* TÂCHES ET EXERCICES *
**A.** Restituez sans modification un passage du texte sur la procédure disciplinaire : commencez aux mots contenant "Le 21 mars 2018, la" et arrêtez-vous après "ailleurs fait appel.".
**B.** D'après le texte sur la procédure disciplinaire, quelle mesure M. [F] a-t-il notifiée à M. [B] le 12 juillet 2018 ?
**C.** Prolongez le texte sur la procédure disciplinaire à la suite de sa dernière phrase.

Suivant application de la procédure disciplinaire prévue par le statut national du personnel des industries électriques et gazières, la société Enedis anciennement dénommée ERDF a par lettre du 15 février 2018 remise en main propre le 16 février 2018 convoqué M. [B] le 6 mars 2018 en vue d'un entretien préalable de première phase.

M. [B] ne s'est pas présenté à l'entretien préalable, déplacé au 15 mars 2018 selon courrier du 6 mars 2018 remis par huissier de justice le 8 mars 2018.

Le 20 mars 2018, la société Enedis anciennement dénommée ERDF a saisi le rapporteur de la commission secondaire du personnel.

Le 21 mars 2018, la société Enedis anciennement dénommée ERDF a notifié à M. [B] sa comparution devant la commission secondaire du personnel exécution-maîtrise siégeant en matière disciplinaire.

Cette comparution a eu lieu le 29 mai 2018.

Le 9 juillet 2018, M. [F] en qualité de directeur régional de la société Enedis anciennement dénommée ERDF a reçu M. [B].

Le 12 juillet 2018, M. [F] a notifié M. [B] sa mise à la retraite d'office à compter du même jour pour la falsification de ses notes de DUT, lequel était requis pour l'obtention d'un diplôme d'ingénieur afin d'occuper le poste d'adjoint au chef d'agence d'une part, et pour préjudice financier d'autre part.

Par courrier du 10 août 2018, le salarié a demandé à la présidente de la commission de revoir la décision du 23 février 2018 dont il avait par ailleurs fait appel.

Lz 15 novembre 2018, la commission a maintenu sa décision.

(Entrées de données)
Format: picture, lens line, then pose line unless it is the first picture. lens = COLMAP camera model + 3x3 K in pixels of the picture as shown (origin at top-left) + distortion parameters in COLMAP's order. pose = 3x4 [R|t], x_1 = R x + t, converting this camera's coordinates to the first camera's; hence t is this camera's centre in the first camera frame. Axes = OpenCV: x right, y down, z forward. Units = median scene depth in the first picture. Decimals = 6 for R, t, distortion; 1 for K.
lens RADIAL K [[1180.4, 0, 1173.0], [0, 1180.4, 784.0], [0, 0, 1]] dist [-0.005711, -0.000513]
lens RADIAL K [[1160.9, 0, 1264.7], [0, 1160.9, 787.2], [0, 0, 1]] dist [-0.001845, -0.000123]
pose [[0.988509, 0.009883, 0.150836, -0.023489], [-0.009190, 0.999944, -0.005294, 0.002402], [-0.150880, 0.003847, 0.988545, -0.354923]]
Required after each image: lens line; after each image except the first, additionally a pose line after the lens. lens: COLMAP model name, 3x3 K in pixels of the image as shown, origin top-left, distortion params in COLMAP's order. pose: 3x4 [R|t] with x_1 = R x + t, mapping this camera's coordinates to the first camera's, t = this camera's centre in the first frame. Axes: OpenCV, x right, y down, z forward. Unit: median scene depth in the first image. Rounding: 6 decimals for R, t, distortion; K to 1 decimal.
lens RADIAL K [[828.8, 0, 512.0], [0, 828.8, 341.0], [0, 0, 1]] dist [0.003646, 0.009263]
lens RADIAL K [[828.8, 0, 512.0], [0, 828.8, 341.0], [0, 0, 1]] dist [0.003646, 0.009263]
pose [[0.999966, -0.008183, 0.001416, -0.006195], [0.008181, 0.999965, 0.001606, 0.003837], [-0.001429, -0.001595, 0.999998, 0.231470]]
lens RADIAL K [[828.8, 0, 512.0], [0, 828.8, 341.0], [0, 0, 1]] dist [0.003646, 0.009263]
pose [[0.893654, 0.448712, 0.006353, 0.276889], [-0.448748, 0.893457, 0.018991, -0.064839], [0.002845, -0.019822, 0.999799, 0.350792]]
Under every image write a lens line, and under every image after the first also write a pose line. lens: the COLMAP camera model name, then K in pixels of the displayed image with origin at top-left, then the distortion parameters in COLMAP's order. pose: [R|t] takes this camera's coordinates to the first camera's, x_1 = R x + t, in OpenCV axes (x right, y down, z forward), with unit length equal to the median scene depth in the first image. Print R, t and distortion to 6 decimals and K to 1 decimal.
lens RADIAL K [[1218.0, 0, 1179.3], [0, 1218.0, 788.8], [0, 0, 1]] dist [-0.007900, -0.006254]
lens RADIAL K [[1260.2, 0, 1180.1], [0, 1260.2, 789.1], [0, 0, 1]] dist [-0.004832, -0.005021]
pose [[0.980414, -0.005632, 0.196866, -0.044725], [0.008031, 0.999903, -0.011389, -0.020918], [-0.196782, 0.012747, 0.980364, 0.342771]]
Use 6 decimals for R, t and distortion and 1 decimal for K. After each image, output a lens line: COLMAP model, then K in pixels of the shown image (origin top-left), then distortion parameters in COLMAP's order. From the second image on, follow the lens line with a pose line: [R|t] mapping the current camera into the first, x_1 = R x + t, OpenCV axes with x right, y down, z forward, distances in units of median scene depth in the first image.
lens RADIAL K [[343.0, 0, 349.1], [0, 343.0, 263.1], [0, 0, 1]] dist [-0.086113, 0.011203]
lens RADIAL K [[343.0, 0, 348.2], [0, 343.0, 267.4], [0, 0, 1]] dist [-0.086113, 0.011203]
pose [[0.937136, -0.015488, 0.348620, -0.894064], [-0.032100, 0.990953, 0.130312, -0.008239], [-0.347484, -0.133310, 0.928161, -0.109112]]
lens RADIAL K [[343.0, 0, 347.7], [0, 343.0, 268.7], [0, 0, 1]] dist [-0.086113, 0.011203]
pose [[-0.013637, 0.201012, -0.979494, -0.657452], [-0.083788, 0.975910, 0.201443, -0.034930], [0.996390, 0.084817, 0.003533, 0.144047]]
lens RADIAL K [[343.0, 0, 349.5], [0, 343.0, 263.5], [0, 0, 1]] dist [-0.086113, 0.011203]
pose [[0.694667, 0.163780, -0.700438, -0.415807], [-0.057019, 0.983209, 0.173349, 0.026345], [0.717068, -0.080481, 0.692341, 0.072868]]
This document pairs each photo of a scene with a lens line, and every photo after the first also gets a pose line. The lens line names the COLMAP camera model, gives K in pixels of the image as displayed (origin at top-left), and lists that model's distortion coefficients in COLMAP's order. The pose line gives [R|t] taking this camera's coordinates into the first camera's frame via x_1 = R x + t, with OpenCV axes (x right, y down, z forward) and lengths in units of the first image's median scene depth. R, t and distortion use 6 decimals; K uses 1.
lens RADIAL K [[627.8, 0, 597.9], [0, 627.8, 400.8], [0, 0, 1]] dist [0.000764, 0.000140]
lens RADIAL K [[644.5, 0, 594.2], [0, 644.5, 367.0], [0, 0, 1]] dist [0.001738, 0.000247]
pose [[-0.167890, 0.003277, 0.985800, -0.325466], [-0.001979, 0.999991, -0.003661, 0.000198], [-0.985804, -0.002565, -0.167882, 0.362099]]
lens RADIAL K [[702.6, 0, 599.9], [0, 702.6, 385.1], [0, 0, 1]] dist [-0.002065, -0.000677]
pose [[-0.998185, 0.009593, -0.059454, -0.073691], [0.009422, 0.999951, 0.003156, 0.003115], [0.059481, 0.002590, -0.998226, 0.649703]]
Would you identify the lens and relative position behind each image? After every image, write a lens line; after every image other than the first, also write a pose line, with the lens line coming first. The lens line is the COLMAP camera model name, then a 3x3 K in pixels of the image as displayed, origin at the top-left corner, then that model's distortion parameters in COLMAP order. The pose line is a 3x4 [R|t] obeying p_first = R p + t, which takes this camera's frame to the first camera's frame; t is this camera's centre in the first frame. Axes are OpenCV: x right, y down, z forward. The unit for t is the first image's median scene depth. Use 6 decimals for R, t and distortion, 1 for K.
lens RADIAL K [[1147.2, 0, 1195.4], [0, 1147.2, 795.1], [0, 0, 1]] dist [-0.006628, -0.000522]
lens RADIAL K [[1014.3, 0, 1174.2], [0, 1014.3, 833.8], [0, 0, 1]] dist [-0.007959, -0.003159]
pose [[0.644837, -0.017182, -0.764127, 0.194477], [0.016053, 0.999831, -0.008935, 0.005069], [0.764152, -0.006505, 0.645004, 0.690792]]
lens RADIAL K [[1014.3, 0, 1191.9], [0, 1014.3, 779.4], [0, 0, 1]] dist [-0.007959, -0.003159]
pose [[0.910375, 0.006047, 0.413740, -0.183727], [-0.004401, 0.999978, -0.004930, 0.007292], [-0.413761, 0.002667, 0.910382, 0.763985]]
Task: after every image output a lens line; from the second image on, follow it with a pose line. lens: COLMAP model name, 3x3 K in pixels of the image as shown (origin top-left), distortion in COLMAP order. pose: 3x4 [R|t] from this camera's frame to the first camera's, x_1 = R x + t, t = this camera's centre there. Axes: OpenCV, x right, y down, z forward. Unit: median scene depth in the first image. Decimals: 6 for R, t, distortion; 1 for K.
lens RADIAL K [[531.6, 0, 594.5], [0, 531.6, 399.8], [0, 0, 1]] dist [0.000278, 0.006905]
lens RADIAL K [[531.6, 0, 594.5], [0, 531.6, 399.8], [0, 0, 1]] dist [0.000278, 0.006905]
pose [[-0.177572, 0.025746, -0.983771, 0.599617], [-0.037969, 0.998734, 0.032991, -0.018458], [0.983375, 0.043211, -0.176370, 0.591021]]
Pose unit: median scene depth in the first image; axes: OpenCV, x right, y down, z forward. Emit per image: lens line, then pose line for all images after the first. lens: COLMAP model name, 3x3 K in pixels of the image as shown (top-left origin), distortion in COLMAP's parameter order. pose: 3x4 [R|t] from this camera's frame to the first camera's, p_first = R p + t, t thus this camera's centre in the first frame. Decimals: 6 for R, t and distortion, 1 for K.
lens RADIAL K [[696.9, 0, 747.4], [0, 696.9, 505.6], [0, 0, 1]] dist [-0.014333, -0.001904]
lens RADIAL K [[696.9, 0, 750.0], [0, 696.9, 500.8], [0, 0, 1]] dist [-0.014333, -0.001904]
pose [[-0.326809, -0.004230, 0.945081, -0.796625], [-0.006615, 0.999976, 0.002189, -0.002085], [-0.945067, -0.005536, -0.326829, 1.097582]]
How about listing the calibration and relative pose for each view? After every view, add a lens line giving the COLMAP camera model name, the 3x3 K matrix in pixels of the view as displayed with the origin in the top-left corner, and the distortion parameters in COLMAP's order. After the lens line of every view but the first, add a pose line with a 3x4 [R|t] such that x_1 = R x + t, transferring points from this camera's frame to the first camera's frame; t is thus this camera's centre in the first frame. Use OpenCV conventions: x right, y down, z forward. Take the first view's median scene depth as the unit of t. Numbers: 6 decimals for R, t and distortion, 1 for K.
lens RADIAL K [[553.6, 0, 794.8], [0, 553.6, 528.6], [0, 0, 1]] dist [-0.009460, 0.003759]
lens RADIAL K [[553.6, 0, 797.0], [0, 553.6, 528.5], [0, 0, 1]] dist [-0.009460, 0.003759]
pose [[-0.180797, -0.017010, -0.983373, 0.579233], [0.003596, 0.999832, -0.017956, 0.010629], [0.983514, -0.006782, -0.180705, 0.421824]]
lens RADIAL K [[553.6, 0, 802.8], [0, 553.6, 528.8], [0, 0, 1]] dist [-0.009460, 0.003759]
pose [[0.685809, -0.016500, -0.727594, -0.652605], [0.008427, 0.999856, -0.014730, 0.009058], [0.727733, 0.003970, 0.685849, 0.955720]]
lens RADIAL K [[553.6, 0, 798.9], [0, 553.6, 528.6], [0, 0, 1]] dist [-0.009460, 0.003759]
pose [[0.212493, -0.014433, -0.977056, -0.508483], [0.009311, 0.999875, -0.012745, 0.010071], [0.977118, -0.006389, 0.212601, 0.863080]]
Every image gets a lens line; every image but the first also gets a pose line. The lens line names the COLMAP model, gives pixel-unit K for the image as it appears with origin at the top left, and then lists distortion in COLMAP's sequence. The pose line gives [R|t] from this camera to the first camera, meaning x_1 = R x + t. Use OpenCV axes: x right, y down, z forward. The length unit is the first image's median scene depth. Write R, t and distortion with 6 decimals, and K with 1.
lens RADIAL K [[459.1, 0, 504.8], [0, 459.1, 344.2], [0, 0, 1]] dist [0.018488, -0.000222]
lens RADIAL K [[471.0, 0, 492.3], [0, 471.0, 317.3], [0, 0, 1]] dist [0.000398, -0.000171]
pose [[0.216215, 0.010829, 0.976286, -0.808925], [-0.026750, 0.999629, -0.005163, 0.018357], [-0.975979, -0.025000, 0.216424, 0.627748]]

* RÉSULTATS ATTENDUS *
**A.**
Le 21 mars 2018, la société Enedis anciennement dénommée ERDF a notifié à M. [B] sa comparution devant la commission secondaire du personnel exécution-maîtrise siégeant en matière disciplinaire.

Cette comparution a eu lieu le 29 mai 2018.

Le 9 juillet 2018, M. [F] en qualité de directeur régional de la société Enedis anciennement dénommée ERDF a reçu M. [B].

Le 12 juillet 2018, M. [F] a notifié M. [B] sa mise à la retraite d'office à compter du même jour pour la falsification de ses notes de DUT, lequel était requis pour l'obtention d'un diplôme d'ingénieur afin d'occuper le poste d'adjoint au chef d'agence d'une part, et pour préjudice financier d'autre part.

Par courrier du 10 août 2018, le salarié a demandé à la présidente de la commission de revoir la décision du 23 février 2018 dont il avait par ailleurs fait appel.

**B.** Sa mise à la retraite d'office, à compter du même jour.

**C.**
Le 11 juillet 2019, le salarié a saisi le conseil de prud'hommes de Nice pour voir requalifier la mise à la retraite d'office en licenciement sans cause réelle et sérieuse et pour obtenir le paiement de diverses sommes au titre de l'exécution et de la rupture du contrat de travail.

Par jugement rendu le 19 janvier 2021, le conseil de prud'hommes a débouté le salarié de l'intégralité de ses demandes et l'a condamné aux dépens.

°°°°°°°°°°°°°°°°°

La cour est saisie de l'appel formé le 19 février 2021 par le salarié.

Le 23 juin 2021, le conseil national de l'enseignement supérieur et de la recherche a annulé la sanction prononcée le 23 mars 2018 par la section disciplinaire de l'Université [Adresse 6] et a relaxé le salarié.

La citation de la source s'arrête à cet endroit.